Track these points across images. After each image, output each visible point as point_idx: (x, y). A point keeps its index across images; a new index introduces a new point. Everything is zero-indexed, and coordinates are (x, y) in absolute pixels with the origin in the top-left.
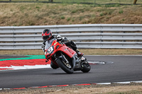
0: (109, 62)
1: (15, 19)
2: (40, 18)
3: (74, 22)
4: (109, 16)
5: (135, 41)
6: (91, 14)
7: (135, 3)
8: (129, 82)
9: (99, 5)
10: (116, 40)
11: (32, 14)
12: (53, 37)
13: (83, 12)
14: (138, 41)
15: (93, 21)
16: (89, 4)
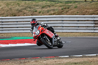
0: (68, 42)
1: (3, 12)
2: (20, 11)
3: (43, 14)
4: (68, 10)
5: (85, 27)
6: (56, 8)
7: (86, 1)
8: (81, 56)
9: (61, 2)
10: (72, 27)
11: (15, 8)
12: (38, 24)
13: (49, 7)
14: (88, 27)
15: (57, 14)
16: (54, 1)
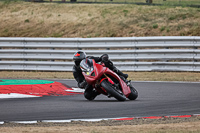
1: (91, 28)
2: (125, 26)
3: (169, 33)
6: (195, 21)
11: (116, 21)
13: (184, 18)
15: (195, 33)
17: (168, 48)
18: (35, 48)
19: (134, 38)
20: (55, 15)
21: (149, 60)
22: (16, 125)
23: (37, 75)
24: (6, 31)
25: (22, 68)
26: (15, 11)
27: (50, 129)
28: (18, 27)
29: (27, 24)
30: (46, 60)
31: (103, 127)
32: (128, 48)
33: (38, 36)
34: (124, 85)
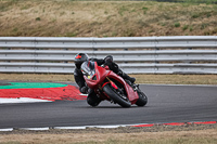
17: (191, 48)
18: (47, 49)
19: (154, 38)
20: (68, 12)
21: (171, 62)
22: (26, 132)
23: (49, 78)
24: (15, 30)
25: (32, 70)
26: (26, 8)
27: (63, 136)
28: (28, 26)
29: (38, 22)
30: (59, 61)
31: (121, 135)
32: (148, 48)
33: (50, 36)
34: (129, 89)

→ WORK TASK
For this exercise, transcribe the entries verbatim and skip all pictures.

→ REPLY
Track these points across images. After each image, output each visible point as point_idx: (x, y). A point keeps its index across images; a new index introduces a new point. Everything is zero-indexed, and coordinates are (x, y) in absolute pixels with the origin in the top-left.
0: (109, 62)
1: (15, 19)
2: (40, 18)
3: (74, 22)
4: (109, 16)
5: (135, 41)
6: (91, 14)
7: (135, 3)
8: (129, 82)
9: (99, 5)
10: (116, 40)
11: (32, 14)
12: (53, 37)
13: (83, 12)
14: (138, 41)
15: (93, 21)
16: (89, 4)
0: (68, 42)
1: (3, 12)
2: (20, 11)
3: (43, 14)
4: (68, 10)
5: (85, 27)
6: (56, 8)
7: (86, 1)
8: (81, 56)
9: (61, 2)
10: (72, 27)
11: (15, 8)
12: (38, 24)
13: (49, 7)
14: (88, 27)
15: (57, 14)
16: (54, 1)
1: (91, 28)
2: (125, 26)
3: (169, 33)
6: (195, 21)
11: (116, 21)
13: (184, 18)
15: (195, 33)
17: (168, 48)
18: (35, 48)
19: (134, 38)
20: (55, 15)
21: (149, 60)
22: (16, 125)
23: (37, 75)
24: (6, 31)
25: (22, 68)
26: (15, 11)
27: (50, 129)
28: (18, 27)
29: (27, 24)
30: (46, 60)
31: (103, 127)
32: (128, 48)
33: (38, 36)
34: (124, 85)
17: (191, 48)
18: (47, 49)
19: (154, 38)
20: (68, 12)
21: (171, 62)
22: (26, 132)
23: (49, 78)
24: (15, 30)
25: (32, 70)
26: (26, 8)
27: (63, 136)
28: (28, 26)
29: (38, 22)
30: (59, 61)
31: (121, 135)
32: (148, 48)
33: (50, 36)
34: (129, 89)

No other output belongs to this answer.